There was little comparison between this type of shinty played then and the game as it is now. At one time there was no limit on the number of players taking part in the game. Thirty or forty a side was quite common.

There were no goalposts in old time shinty. The two end boundaries of a pitch served to indicate when a hail was scored, with the ball being driven over one or other of them. The shinty ball could be of wood, but in Tolsta it was latterly a cork from a fishing net. The hail was called a tuille, probably a corruption of saoil ort.
Before starting the game the two self-appointed captains faced each other and one would say, ‘Buille nam port?’ a corruption of ‘Buaileam ort?’ – ‘May I choose?’ to which the other would reply, ‘Leigeam leat’ – I allow you.

Players were then picked by each captain alternately, the best players being chosen first, the girls and the younger boys being left to the last. What was important was that everyone got a game. If one proved too strong for the other, there was often a reshuffle of players so that the game would not be one-sided. Often the strongest players in a winning side volunteered to join the weaker side and proceeded to attack their former team with gusto.

The captain who had the second choice in selecting the teams, then asked his opponent, ‘Co’s fhearr a’bhas no a’chas? Which do you prefer, the crook or the shaft? To which the other replied either ‘Is fhearr leam a’chas’ or ‘Is fhearr leum a’bhas’.

The caman was then thrown into the air and, according to which way it fell, ends were chosen. The ball was then placed firmly in a hole in the ground in mid-field, with only its surface showing and the captains took alternate swings at it until one of them drove it out of its hollow, and the game was on. There was no referee, there was no need for such, for there was only one rule, and that was to drive or force the ball over the enemy’s boundary line. Everyone tried to follow the ball and, if there was not much skill or science in the play, there was plenty of excitement and enjoyment. Time did not matter. When one got exhausted, he or she took a rest before rejoining the affray.

When a hail was scored, the teams changed ends and the lucky scorer was given the honour of driving off for his side from the new boundary. On one such occasion, a young boy had this honour, but his caman was a small piece of wood. A team mate, a girl, gave him her new crook. The varnished shaft of this new crook, bought the previous day at the Stornoway ‘Drobh’ (or Market), was still slippery and when the boy swung it once or twice round his head to gain momentum and then tried to hit the ball, the crook flew out of his hands and caught an opponent, who was standing too near, with a resounding crack on the side of the head. There was an anguished howl and the wounded warrior made for the perpetrator of this dastardly act to wreak vengeance on him. The young lad made for the horizon, closely pursued by his enemy, who soon caught up with him and was about to administer a sound thrashing, when he himself was attacked by another small boy, who would stand by his friend at any time. It was marvellous what two wee boys can achieve, working in concert. Many knocks were given and received on bare shins for all the participants were bare-footed, but these accidents were accepted as part of the game.
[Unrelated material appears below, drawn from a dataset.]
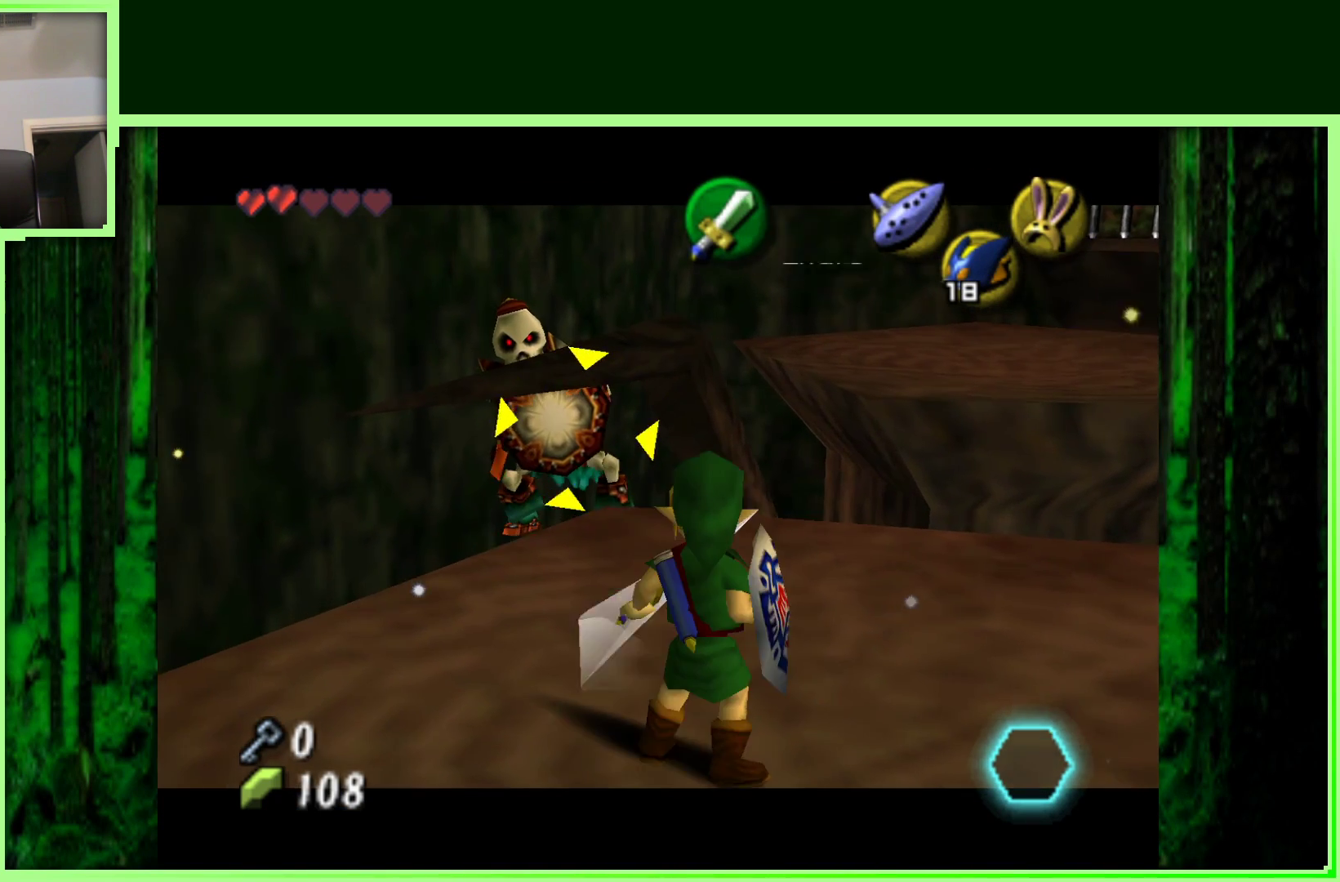
{"buttons": [], "left_stick": "down-left", "events": [[367, "left_stick", "down-left"]]}
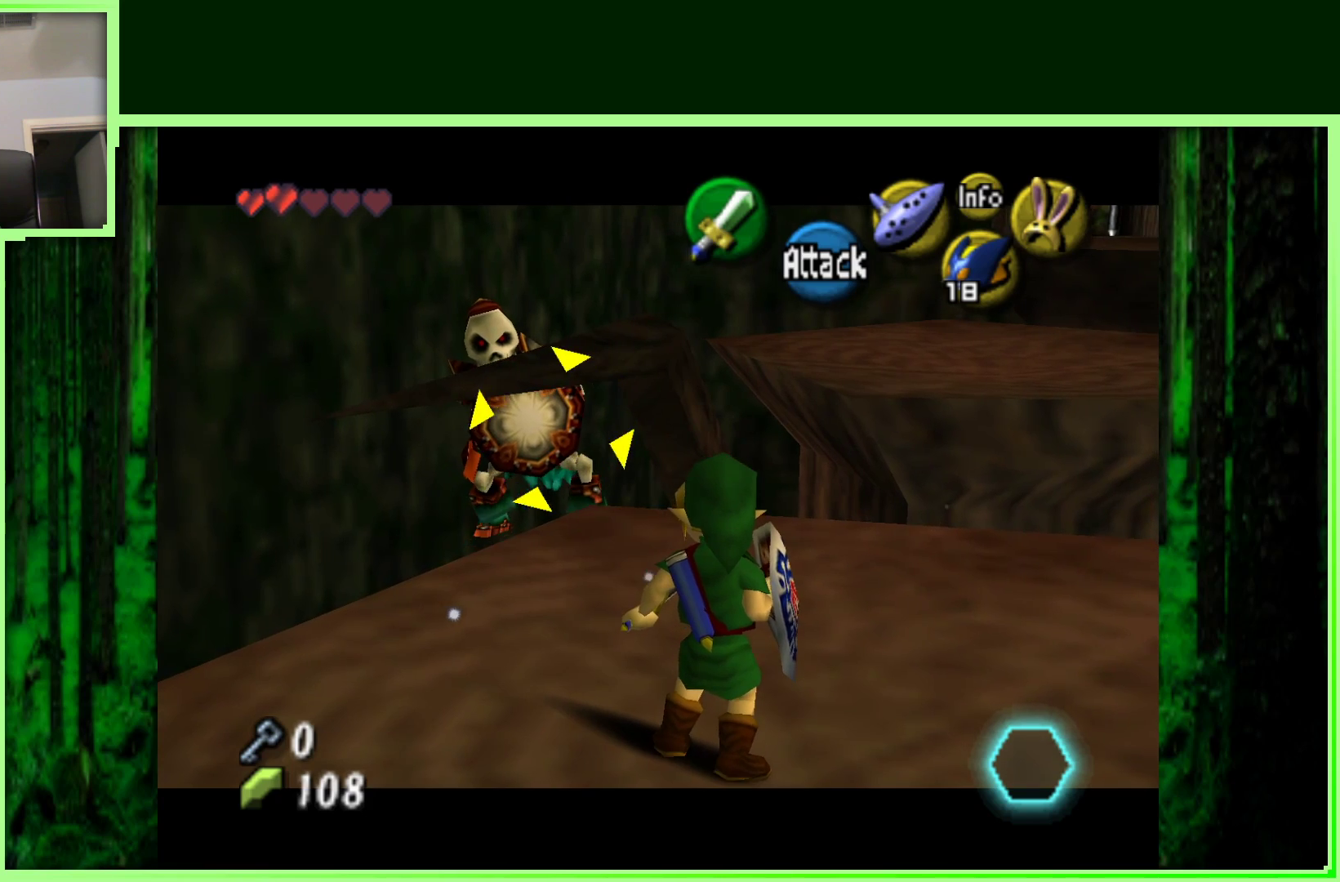
{"buttons": [], "left_stick": "center", "events": [[217, "left_stick", "center"]]}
On New Year’s Day the men from North Tolsta used to play those from South Tolsta on the Sands.
Shinty was last played in Tolsta around 1930. Tolsta was the last Lewis village to abandon this Highland game. It was the Highlanders who emigrated to Canada, last century, who played shinty on ice; that gave rise to Ice Hockey, now a world-wide sport.

It was several years before football began to be played. There is a football pitch in the village. Perhaps, before long, we shall see men’s and women’s hockey teams too. One village girl made a name for herself in the Nicolson Institute, as a goalkeeper. She was an excellent shinty player. On one occasion, in a Staff versus Pupils match at the Nicolson, the goalkeeper, Annie Macleod (1 New Tolsta) and the two backs were all from Tolsta. The two backs both went on to win ‘Blues’ at Glasgow University, one in Athletics and the other at Shinty.

* The Shinty Blue was the writer himself Donald Macdonald Dòmhnall Dhòmhnaill Bhig (38) and we believe the Athletics Blue was Donald Cameron (68).